И вновь быстрая, почти мгновенная перемена, произошедшая в госте, поразила Гёте. Не было больше Савонаролы, был худой, нескладный, жалкий человек, умоляюще прижимавший руки к своей впалой груди и смотревший на него глазами, полными слёз. Казалось, ещё немного — и он упадёт перед ним на колени и поползёт по ковру, простирая вперёд руки и хватая его за полы сюртука. Господи, не слишком ли много сегодня этих душераздирающих сцен? И всего лишь за полдня! Шарлотта, гауптвахта... Теперь ещё и этот безумец... Если он забьётся в истерике, одному, пожалуй, не справиться с ним, придётся звать на помощь Филиппа. Ах ты, Боже мой, как это всё некстати, не ко времени... У самого, что называется, голова кругом идёт, а тут ещё возись со всяким сумасшедшим...
— Помощи, господин Крафт? Что вы имеете в виду? Мне казалось, в меру своих сил я...
— Да-да, ваше превосходительство! Вы мой спаситель! Вы спасли мне жизнь, и я ваш должник на вечные времена! Признательность моя вам не имеет границ, и я ни на минуту не забываю об этом. Но я хотел... Я надеялся... Ваше превосходительство! Нельзя ли... Нельзя ли несколько увеличить моё содержание? Ненадолго, нет... О, совсем ненадолго! Дело в том, что таким образом через год-два я вообще смог бы освободить вас от всяких забот обо мне. Я бы купил тогда у нас в Ильменау какую-нибудь крохотную лавчонку, маменька моя торговала бы, и мы с ней могли бы тихо и мирно жить на доходы от торговли и не докучать вам больше никакими просьбами о себе. И тогда бы я спокойно, не дёргаясь и не терзаясь никакими страхами и заботами, докончил бы свой труд...
— Боюсь, что у вас превратное представление о моих возможностях, господин Крафт. Доходы мои достаточно скромны. И из них не менее двухсот талеров, то есть не менее одной шестой их годовой величины, я теперь выделяю на помощь вам. Я не богат, господин Крафт. И более того...
— О, простите меня, ваше превосходительство! Простите мою поспешную, мою необдуманную просьбу. Я глубоко сожалею, что высказал её. Но я думал, что я...
— И более того, господин Крафт. Должен вам сказать, что есть вполне реальная опасность такого поворота событий, что и этих скромных доходов я в ближайшее же время могу лишиться... Может быть, частично, а может быть, и совсем...
— Поворота? Простите, ваше превосходительство... Я что-то очень плохо соображаю. Туман какой-то в голове. Поворота? Какого поворота? Может быть... Может быть, у вашего превосходительства не всё ладно со здоровьем?

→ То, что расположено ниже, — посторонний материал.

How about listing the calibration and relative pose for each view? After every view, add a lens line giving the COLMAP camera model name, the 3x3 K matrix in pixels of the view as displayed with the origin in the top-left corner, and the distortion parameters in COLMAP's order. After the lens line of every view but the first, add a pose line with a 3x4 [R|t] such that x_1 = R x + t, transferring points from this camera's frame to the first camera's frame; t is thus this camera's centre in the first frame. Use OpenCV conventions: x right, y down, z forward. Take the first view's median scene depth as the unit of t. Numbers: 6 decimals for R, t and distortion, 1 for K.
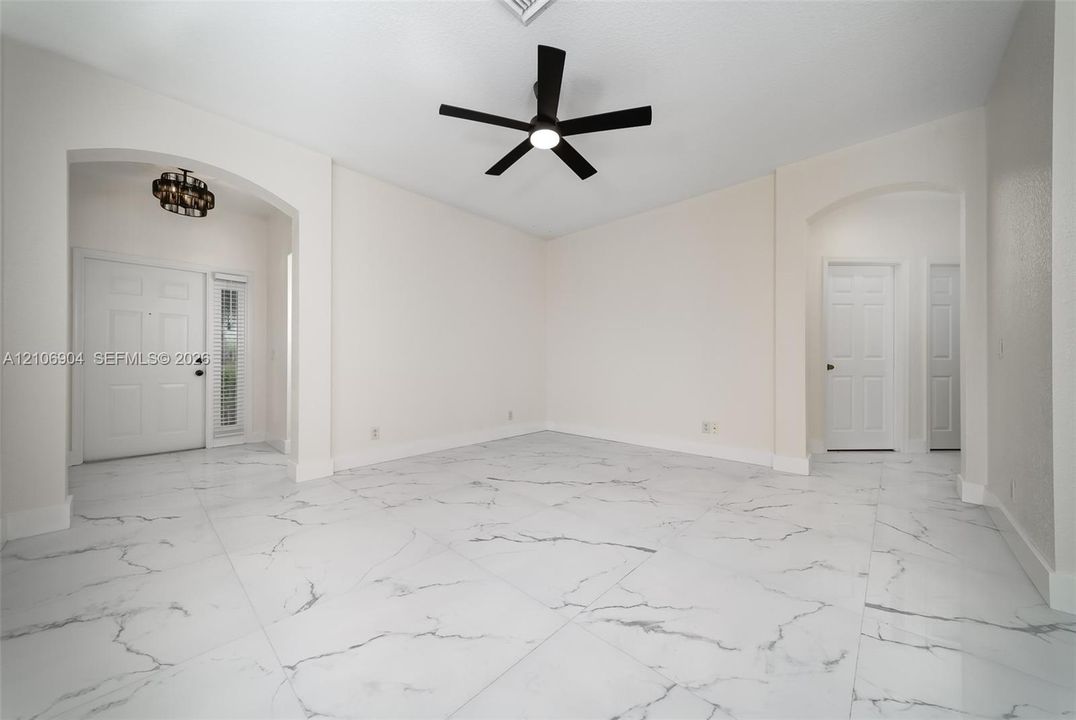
lens RADIAL K [[378.4, 0, 540.1], [0, 378.4, 359.0], [0, 0, 1]] dist [0.020690, -0.007857]
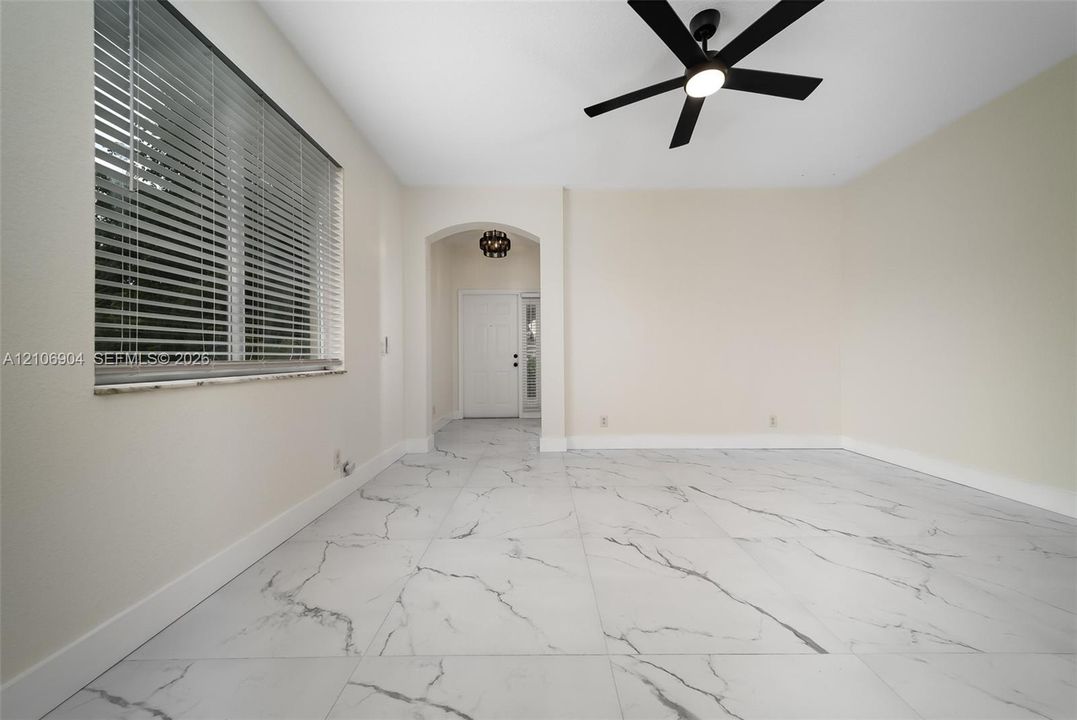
lens RADIAL K [[379.6, 0, 542.1], [0, 379.6, 354.7], [0, 0, 1]] dist [0.021971, -0.007759]
pose [[0.686139, -0.008353, -0.727422, 0.348841], [0.012645, 0.999920, 0.000445, -0.001057], [0.727361, -0.009504, 0.686190, 0.166671]]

— Да нет, господин Крафт. На здоровье мне грех жаловаться. По-моему, я ещё никогда в жизни не был так здоров, как сейчас. Нет, речь не о здоровье. И вообще не об объективных причинах. Речь идёт только обо мне, о моём выборе. О выборе того или иного из двух возможных решений. Проблема не в здоровье, господин Крафт, проблема в том, что мне, вполне возможно, скоро придётся просить об отставке. И может быть, даже искать себе местожительство где-нибудь в другом месте.
— Где, ваше превосходительство? Где в другом месте? И зачем?
— Где? Ну, пока ещё я и сам не знаю где. Да это, в конце концов, и не важно... Германия — обширная страна. Где-нибудь, надеюсь, и для меня в ней найдётся уголок. Но прощу вас не забывать, господин Крафт, это пока секрет. Государственный секрет... И я целиком полагаюсь здесь на вашу скромность.
— Да-да, конечно, ваше превосходительство. Я понимаю. Я всё понимаю. И не беспокойтесь, я ни при каких обстоятельствах не обману вашего доверия. Ни одна живая душа ни слова не услышит от меня... И это скоро? Скоро это произойдёт, ваше превосходительство? Могу я вас спросить?